In the lines below, look for "SINC". Copy each line where it appears.

════

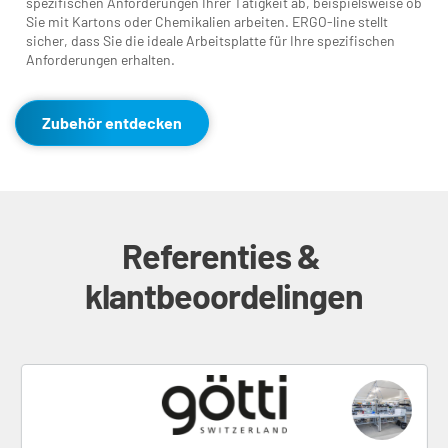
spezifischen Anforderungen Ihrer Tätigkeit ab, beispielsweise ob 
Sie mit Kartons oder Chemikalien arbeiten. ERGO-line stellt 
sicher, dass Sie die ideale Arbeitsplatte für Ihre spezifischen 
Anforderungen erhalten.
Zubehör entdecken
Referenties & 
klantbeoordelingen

════

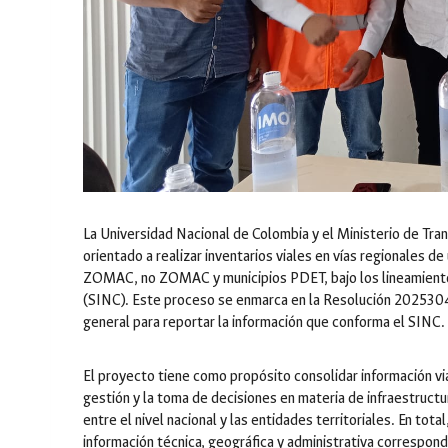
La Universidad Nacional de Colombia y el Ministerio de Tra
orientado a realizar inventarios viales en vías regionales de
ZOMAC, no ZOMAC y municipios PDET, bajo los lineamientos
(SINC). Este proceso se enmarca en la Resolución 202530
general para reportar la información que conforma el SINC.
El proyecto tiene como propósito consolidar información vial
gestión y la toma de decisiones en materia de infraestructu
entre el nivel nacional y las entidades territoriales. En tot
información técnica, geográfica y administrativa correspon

════

ANSWER SECTION —
(SINC). Este proceso se enmarca en la Resolución 202530
general para reportar la información que conforma el SINC.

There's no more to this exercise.